Unfortunately, a handful of ballads on the album veer into predictable pop territory, such as “헛되었어,” “당신의 절망을 바라는 나에게,” “먹구름을 향해 달리는 차 안에서,” and “편히.” They don’t shimmer with the same gritty compositional genius that is expected of the band. While each song has its special moments (most notably the drop-dead gorgeous verses of “편히”), their relative predictability fails dig into the gut like Mot’s music usually does.
However, there exists a middle ground on the album in which Mot works with the pop idiom masterfully, such as in “재와 연기의 노래,” “지난 일요일을 위한 발라드,” and “잠들어 걷다.” In these tracks, Mot successfully incorporates their typical beautiful, dark, twisted-ness into a musical language that is more accessible and breathable than their usual one. ”재와 연기의 노래,” for example, opens with swirling, unoffensive chromatic melodies mixed with the rhythmic reliability of pop ballad. But these restless melodies never relax; instead, Mot stubbornly thickens and insists on the dissonance, keeping us on our toes waiting for a release of tension that they never give us. Yes!

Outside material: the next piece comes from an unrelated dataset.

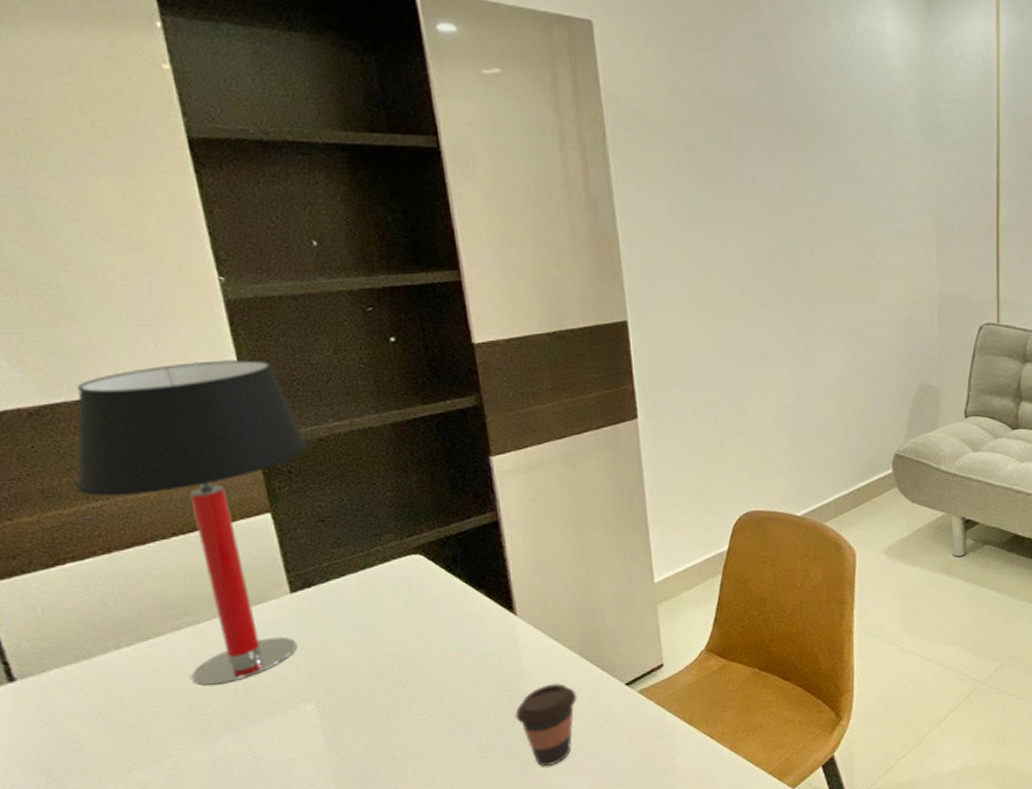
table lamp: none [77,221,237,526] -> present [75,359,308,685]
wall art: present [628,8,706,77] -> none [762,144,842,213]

There is a collection of songs on the album in which Mot truly sells their new, more playful sound, which has progressive rock and jazz influences: “Perfect Dream,” “Trivia,” and “Two Bass Waltz.” They’re some of the most gripping songs I’ve heard all year. “Perfect Dream” opens with an impressionistic piano riff that sizzles into a crisp, polyrhythmic tangle of synths and drums that is both emotionally meaty and a whole lot of fun. “Two Bass Waltz” has a lovely modulating chord progression led by twinkling, interlocking electronic piano riffs whose edges are so soft that you can almost taste their sweetness.
It’s great to hear Mot experimenting with their sound even if not every track on this album is a knockout. I hope that they will continue to apply their signature dissonance to new sound palettes. Although in the future, I’d love to hear more integration of their compositional ingenuity from their earlier albums, Ashcraft is another addition to Mot’s discography that sparkles with vulnerability and craftsmanship.